===== EXTRACTED ENTRIES =====
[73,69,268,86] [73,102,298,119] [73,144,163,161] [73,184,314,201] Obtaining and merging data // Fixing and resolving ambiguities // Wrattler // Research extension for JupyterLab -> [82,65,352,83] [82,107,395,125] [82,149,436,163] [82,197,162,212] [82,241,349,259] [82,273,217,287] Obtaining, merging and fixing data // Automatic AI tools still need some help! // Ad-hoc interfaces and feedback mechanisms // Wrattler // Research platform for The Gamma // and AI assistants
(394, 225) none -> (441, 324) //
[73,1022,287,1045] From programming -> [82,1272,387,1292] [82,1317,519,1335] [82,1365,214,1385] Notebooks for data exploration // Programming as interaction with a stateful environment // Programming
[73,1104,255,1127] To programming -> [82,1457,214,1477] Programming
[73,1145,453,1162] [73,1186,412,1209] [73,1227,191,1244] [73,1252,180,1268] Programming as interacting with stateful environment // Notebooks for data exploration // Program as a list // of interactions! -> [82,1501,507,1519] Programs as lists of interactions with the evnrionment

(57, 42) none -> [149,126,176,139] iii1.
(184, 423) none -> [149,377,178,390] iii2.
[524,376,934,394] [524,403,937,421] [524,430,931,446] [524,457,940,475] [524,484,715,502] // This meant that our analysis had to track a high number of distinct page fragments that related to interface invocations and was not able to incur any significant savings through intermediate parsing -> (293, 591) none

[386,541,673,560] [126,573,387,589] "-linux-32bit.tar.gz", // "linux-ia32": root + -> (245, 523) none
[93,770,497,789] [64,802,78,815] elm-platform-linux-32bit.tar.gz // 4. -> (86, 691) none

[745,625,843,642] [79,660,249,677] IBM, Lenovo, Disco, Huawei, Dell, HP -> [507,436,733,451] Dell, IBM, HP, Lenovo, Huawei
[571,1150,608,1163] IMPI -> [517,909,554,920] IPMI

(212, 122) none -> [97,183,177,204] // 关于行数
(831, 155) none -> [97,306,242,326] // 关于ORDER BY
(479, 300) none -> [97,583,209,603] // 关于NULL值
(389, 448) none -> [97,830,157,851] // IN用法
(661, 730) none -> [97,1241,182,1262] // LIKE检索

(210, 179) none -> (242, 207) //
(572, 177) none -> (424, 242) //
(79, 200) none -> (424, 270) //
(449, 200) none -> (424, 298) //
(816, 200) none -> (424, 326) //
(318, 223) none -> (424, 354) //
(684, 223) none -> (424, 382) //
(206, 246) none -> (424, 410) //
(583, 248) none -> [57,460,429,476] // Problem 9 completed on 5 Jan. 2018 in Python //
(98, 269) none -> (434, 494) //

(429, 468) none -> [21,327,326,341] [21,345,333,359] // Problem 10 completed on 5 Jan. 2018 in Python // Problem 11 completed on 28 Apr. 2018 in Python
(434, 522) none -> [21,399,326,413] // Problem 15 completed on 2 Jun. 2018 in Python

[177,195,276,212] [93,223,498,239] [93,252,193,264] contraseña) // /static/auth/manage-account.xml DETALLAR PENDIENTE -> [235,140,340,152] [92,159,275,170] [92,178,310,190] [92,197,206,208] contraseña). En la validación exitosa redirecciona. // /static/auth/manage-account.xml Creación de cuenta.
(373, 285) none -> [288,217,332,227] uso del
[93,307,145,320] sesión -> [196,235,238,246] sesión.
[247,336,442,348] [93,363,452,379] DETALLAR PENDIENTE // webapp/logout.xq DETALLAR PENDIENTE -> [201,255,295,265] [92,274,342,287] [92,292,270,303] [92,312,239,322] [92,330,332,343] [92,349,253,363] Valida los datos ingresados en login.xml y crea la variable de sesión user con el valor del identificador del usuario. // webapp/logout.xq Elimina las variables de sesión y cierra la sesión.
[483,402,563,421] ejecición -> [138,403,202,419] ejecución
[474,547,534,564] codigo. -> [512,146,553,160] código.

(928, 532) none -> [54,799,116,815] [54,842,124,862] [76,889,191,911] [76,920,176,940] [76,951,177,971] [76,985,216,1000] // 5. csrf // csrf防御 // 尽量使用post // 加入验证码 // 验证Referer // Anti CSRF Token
=====
Restate each record above exactly, leaving nothing out.

[73,69,268,86] [73,102,298,119] [73,144,163,161] [73,184,314,201] Obtaining and merging data // Fixing and resolving ambiguities // Wrattler // Research extension for JupyterLab -> [82,65,352,83] [82,107,395,125] [82,149,436,163] [82,197,162,212] [82,241,349,259] [82,273,217,287] Obtaining, merging and fixing data // Automatic AI tools still need some help! // Ad-hoc interfaces and feedback mechanisms // Wrattler // Research platform for The Gamma // and AI assistants
(394, 225) none -> (441, 324) //
[73,1022,287,1045] From programming -> [82,1272,387,1292] [82,1317,519,1335] [82,1365,214,1385] Notebooks for data exploration // Programming as interaction with a stateful environment // Programming
[73,1104,255,1127] To programming -> [82,1457,214,1477] Programming
[73,1145,453,1162] [73,1186,412,1209] [73,1227,191,1244] [73,1252,180,1268] Programming as interacting with stateful environment // Notebooks for data exploration // Program as a list // of interactions! -> [82,1501,507,1519] Programs as lists of interactions with the evnrionment

(57, 42) none -> [149,126,176,139] iii1.
(184, 423) none -> [149,377,178,390] iii2.
[524,376,934,394] [524,403,937,421] [524,430,931,446] [524,457,940,475] [524,484,715,502] // This meant that our analysis had to track a high number of distinct page fragments that related to interface invocations and was not able to incur any significant savings through intermediate parsing -> (293, 591) none

[386,541,673,560] [126,573,387,589] "-linux-32bit.tar.gz", // "linux-ia32": root + -> (245, 523) none
[93,770,497,789] [64,802,78,815] elm-platform-linux-32bit.tar.gz // 4. -> (86, 691) none

[745,625,843,642] [79,660,249,677] IBM, Lenovo, Disco, Huawei, Dell, HP -> [507,436,733,451] Dell, IBM, HP, Lenovo, Huawei
[571,1150,608,1163] IMPI -> [517,909,554,920] IPMI

(212, 122) none -> [97,183,177,204] // 关于行数
(831, 155) none -> [97,306,242,326] // 关于ORDER BY
(479, 300) none -> [97,583,209,603] // 关于NULL值
(389, 448) none -> [97,830,157,851] // IN用法
(661, 730) none -> [97,1241,182,1262] // LIKE检索

(210, 179) none -> (242, 207) //
(572, 177) none -> (424, 242) //
(79, 200) none -> (424, 270) //
(449, 200) none -> (424, 298) //
(816, 200) none -> (424, 326) //
(318, 223) none -> (424, 354) //
(684, 223) none -> (424, 382) //
(206, 246) none -> (424, 410) //
(583, 248) none -> [57,460,429,476] // Problem 9 completed on 5 Jan. 2018 in Python //
(98, 269) none -> (434, 494) //

(429, 468) none -> [21,327,326,341] [21,345,333,359] // Problem 10 completed on 5 Jan. 2018 in Python // Problem 11 completed on 28 Apr. 2018 in Python
(434, 522) none -> [21,399,326,413] // Problem 15 completed on 2 Jun. 2018 in Python

[177,195,276,212] [93,223,498,239] [93,252,193,264] contraseña) // /static/auth/manage-account.xml DETALLAR PENDIENTE -> [235,140,340,152] [92,159,275,170] [92,178,310,190] [92,197,206,208] contraseña). En la validación exitosa redirecciona. // /static/auth/manage-account.xml Creación de cuenta.
(373, 285) none -> [288,217,332,227] uso del
[93,307,145,320] sesión -> [196,235,238,246] sesión.
[247,336,442,348] [93,363,452,379] DETALLAR PENDIENTE // webapp/logout.xq DETALLAR PENDIENTE -> [201,255,295,265] [92,274,342,287] [92,292,270,303] [92,312,239,322] [92,330,332,343] [92,349,253,363] Valida los datos ingresados en login.xml y crea la variable de sesión user con el valor del identificador del usuario. // webapp/logout.xq Elimina las variables de sesión y cierra la sesión.
[483,402,563,421] ejecición -> [138,403,202,419] ejecución
[474,547,534,564] codigo. -> [512,146,553,160] código.

(928, 532) none -> [54,799,116,815] [54,842,124,862] [76,889,191,911] [76,920,176,940] [76,951,177,971] [76,985,216,1000] // 5. csrf // csrf防御 // 尽量使用post // 加入验证码 // 验证Referer // Anti CSRF Token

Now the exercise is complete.